[Dataset entries]
◇ ◇ ◇

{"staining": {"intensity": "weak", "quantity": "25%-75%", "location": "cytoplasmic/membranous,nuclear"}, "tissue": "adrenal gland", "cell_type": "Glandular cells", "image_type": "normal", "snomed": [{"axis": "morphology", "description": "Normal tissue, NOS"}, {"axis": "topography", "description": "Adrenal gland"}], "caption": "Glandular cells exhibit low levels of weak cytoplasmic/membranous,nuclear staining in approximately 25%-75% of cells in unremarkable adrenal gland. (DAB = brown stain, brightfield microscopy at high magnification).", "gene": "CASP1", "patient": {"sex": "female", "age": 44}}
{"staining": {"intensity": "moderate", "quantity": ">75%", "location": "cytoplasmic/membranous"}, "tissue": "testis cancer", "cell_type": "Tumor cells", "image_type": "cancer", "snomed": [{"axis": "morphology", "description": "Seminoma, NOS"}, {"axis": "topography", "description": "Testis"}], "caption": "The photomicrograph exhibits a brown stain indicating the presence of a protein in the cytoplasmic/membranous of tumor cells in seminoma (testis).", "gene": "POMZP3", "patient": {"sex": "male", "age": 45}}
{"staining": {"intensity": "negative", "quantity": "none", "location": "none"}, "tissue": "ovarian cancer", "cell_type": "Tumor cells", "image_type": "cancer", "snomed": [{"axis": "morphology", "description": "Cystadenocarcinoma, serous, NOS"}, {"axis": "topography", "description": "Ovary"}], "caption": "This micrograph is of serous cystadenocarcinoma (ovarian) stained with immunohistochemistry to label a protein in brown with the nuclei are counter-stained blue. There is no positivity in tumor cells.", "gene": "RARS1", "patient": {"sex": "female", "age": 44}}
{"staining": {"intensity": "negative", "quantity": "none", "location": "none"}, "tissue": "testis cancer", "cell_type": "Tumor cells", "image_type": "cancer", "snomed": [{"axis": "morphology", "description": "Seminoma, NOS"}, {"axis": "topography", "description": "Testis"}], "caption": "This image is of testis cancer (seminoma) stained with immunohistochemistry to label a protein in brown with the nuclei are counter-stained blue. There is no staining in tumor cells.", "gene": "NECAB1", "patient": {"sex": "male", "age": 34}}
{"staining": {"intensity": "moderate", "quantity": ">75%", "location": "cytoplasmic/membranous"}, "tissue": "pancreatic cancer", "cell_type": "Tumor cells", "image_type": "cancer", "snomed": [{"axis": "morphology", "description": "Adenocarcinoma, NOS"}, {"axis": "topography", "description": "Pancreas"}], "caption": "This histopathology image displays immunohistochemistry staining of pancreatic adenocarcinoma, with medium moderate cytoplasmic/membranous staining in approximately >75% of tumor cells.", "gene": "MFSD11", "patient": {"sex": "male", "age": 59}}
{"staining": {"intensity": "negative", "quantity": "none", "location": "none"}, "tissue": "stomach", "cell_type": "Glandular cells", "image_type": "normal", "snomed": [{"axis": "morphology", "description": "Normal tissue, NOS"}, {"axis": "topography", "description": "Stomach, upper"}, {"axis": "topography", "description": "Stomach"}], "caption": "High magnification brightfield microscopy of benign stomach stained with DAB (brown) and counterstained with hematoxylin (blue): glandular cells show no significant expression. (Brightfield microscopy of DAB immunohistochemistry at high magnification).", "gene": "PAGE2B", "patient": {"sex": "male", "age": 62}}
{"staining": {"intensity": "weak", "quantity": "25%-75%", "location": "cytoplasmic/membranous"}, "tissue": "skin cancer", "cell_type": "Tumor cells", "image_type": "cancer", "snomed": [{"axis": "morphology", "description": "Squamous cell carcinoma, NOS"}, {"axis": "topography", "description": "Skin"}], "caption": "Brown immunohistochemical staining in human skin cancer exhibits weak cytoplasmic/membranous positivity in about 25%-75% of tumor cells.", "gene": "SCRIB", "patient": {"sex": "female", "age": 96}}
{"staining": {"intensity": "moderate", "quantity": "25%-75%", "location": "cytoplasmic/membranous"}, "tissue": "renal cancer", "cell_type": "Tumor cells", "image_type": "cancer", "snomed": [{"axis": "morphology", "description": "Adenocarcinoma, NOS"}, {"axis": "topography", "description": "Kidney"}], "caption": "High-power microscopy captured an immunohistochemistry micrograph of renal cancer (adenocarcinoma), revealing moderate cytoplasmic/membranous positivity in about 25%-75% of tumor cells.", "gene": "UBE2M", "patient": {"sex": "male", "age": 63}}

◇ ◇ ◇

→ What you should do
Word for word, set down all of the records above.

→ Result of the task
{"staining": {"intensity": "weak", "quantity": "25%-75%", "location": "cytoplasmic/membranous,nuclear"}, "tissue": "adrenal gland", "cell_type": "Glandular cells", "image_type": "normal", "snomed": [{"axis": "morphology", "description": "Normal tissue, NOS"}, {"axis": "topography", "description": "Adrenal gland"}], "caption": "Glandular cells exhibit low levels of weak cytoplasmic/membranous,nuclear staining in approximately 25%-75% of cells in unremarkable adrenal gland. (DAB = brown stain, brightfield microscopy at high magnification).", "gene": "CASP1", "patient": {"sex": "female", "age": 44}}
{"staining": {"intensity": "moderate", "quantity": ">75%", "location": "cytoplasmic/membranous"}, "tissue": "testis cancer", "cell_type": "Tumor cells", "image_type": "cancer", "snomed": [{"axis": "morphology", "description": "Seminoma, NOS"}, {"axis": "topography", "description": "Testis"}], "caption": "The photomicrograph exhibits a brown stain indicating the presence of a protein in the cytoplasmic/membranous of tumor cells in seminoma (testis).", "gene": "POMZP3", "patient": {"sex": "male", "age": 45}}
{"staining": {"intensity": "negative", "quantity": "none", "location": "none"}, "tissue": "ovarian cancer", "cell_type": "Tumor cells", "image_type": "cancer", "snomed": [{"axis": "morphology", "description": "Cystadenocarcinoma, serous, NOS"}, {"axis": "topography", "description": "Ovary"}], "caption": "This micrograph is of serous cystadenocarcinoma (ovarian) stained with immunohistochemistry to label a protein in brown with the nuclei are counter-stained blue. There is no positivity in tumor cells.", "gene": "RARS1", "patient": {"sex": "female", "age": 44}}
{"staining": {"intensity": "negative", "quantity": "none", "location": "none"}, "tissue": "testis cancer", "cell_type": "Tumor cells", "image_type": "cancer", "snomed": [{"axis": "morphology", "description": "Seminoma, NOS"}, {"axis": "topography", "description": "Testis"}], "caption": "This image is of testis cancer (seminoma) stained with immunohistochemistry to label a protein in brown with the nuclei are counter-stained blue. There is no staining in tumor cells.", "gene": "NECAB1", "patient": {"sex": "male", "age": 34}}
{"staining": {"intensity": "moderate", "quantity": ">75%", "location": "cytoplasmic/membranous"}, "tissue": "pancreatic cancer", "cell_type": "Tumor cells", "image_type": "cancer", "snomed": [{"axis": "morphology", "description": "Adenocarcinoma, NOS"}, {"axis": "topography", "description": "Pancreas"}], "caption": "This histopathology image displays immunohistochemistry staining of pancreatic adenocarcinoma, with medium moderate cytoplasmic/membranous staining in approximately >75% of tumor cells.", "gene": "MFSD11", "patient": {"sex": "male", "age": 59}}
{"staining": {"intensity": "negative", "quantity": "none", "location": "none"}, "tissue": "stomach", "cell_type": "Glandular cells", "image_type": "normal", "snomed": [{"axis": "morphology", "description": "Normal tissue, NOS"}, {"axis": "topography", "description": "Stomach, upper"}, {"axis": "topography", "description": "Stomach"}], "caption": "High magnification brightfield microscopy of benign stomach stained with DAB (brown) and counterstained with hematoxylin (blue): glandular cells show no significant expression. (Brightfield microscopy of DAB immunohistochemistry at high magnification).", "gene": "PAGE2B", "patient": {"sex": "male", "age": 62}}
{"staining": {"intensity": "weak", "quantity": "25%-75%", "location": "cytoplasmic/membranous"}, "tissue": "skin cancer", "cell_type": "Tumor cells", "image_type": "cancer", "snomed": [{"axis": "morphology", "description": "Squamous cell carcinoma, NOS"}, {"axis": "topography", "description": "Skin"}], "caption": "Brown immunohistochemical staining in human skin cancer exhibits weak cytoplasmic/membranous positivity in about 25%-75% of tumor cells.", "gene": "SCRIB", "patient": {"sex": "female", "age": 96}}
{"staining": {"intensity": "moderate", "quantity": "25%-75%", "location": "cytoplasmic/membranous"}, "tissue": "renal cancer", "cell_type": "Tumor cells", "image_type": "cancer", "snomed": [{"axis": "morphology", "description": "Adenocarcinoma, NOS"}, {"axis": "topography", "description": "Kidney"}], "caption": "High-power microscopy captured an immunohistochemistry micrograph of renal cancer (adenocarcinoma), revealing moderate cytoplasmic/membranous positivity in about 25%-75% of tumor cells.", "gene": "UBE2M", "patient": {"sex": "male", "age": 63}}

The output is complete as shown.